I once travelled all the way to San Francisco without realising that my son had placed an enormous lump of fossilised rock in my bag on a previous trip to Dorset. I then agonised over what to do with the rock, and decided that it was my ecological duty to return it whence it came. I therefore carried it all the way back with me. I don't think I told my husband about that.

Now, you might say that none of this matters. It is, after all, my bag, and I can keep what the hell I like in it. But, the other day, my daughter went to school without her book-bag. We saw it when we returned to the house, and I was about to take it to the school office when my husband questioned whether there was anything in it that she might urgently need. We looked inside, and what we discovered has confirmed beyond doubt that childhood behaviour patterns are learnt from their parents. It was the bag of a mini-me, though thankfully without the liquor and pills: empty Christmas-card envelopes jockeyed for position with scrunched-up crisp wrappers, conkers and bits of colouring-in.

Does this mean that she too has an interior life that is chaotic and unstructured?

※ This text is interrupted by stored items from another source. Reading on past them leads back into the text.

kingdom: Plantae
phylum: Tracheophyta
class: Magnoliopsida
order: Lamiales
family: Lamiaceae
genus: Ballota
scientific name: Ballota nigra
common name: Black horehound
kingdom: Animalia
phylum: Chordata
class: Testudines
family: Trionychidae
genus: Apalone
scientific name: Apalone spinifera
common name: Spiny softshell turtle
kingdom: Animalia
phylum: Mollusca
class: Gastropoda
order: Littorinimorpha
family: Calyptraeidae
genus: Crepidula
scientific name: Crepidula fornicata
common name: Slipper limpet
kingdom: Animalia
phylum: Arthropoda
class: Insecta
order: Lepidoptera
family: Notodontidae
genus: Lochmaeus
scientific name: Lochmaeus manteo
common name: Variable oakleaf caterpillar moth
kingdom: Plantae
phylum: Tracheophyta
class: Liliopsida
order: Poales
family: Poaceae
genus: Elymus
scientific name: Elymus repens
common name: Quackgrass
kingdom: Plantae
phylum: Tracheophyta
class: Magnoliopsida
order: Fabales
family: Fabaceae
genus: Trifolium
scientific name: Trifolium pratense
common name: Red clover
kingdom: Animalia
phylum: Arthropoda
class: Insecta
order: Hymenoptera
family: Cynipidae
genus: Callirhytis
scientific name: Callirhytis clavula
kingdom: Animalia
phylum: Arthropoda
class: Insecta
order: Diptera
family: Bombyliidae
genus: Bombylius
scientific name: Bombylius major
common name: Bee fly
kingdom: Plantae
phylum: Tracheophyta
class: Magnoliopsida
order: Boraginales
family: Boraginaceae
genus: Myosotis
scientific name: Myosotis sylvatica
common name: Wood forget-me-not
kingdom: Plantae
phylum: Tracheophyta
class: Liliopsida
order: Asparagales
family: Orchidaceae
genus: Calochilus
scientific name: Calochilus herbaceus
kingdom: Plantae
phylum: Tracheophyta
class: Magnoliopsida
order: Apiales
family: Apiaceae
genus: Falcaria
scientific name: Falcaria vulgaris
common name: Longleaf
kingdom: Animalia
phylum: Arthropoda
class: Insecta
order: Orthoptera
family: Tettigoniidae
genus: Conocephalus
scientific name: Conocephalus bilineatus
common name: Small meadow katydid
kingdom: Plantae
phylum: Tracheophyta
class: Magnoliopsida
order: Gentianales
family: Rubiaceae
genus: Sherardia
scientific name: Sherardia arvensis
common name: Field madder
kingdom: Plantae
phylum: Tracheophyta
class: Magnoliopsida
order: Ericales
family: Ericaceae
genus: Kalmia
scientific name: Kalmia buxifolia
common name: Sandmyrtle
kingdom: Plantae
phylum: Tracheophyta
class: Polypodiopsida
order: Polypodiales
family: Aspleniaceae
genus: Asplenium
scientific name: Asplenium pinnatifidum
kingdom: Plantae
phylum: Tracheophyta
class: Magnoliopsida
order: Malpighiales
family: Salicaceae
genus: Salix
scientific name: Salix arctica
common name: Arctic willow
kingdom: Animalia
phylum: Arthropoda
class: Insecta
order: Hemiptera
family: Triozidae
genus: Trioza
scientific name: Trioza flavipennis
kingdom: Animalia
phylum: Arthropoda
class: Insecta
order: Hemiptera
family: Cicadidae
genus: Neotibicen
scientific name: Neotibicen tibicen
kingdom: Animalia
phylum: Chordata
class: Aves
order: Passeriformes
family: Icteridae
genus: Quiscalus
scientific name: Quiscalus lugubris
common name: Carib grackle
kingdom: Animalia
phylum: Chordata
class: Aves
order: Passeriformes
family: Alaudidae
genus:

Or are messy handbags the inevitable adjunct to a busy existence – we all have detritus, after all, but some of us simply don't have time to deal with it. We daren't waste valuable moments of creativity looking for dustbins or buying Handy Andys; we have loftier aims in mind.

Yes, perhaps that's it. Why clear out rubbish when you could be reading the broadsheet editorials, cooking a cheese soufflé and composing sonnets? A tidy bag is testament to an empty mind and a fruitless day; it is anathema to the have-it-all generation. I shall therefore use my messy rucksack as a stepping stone to remount my feminist pedestal – and the crunching sound as I do so tells me that I have just found those lost sunglasses.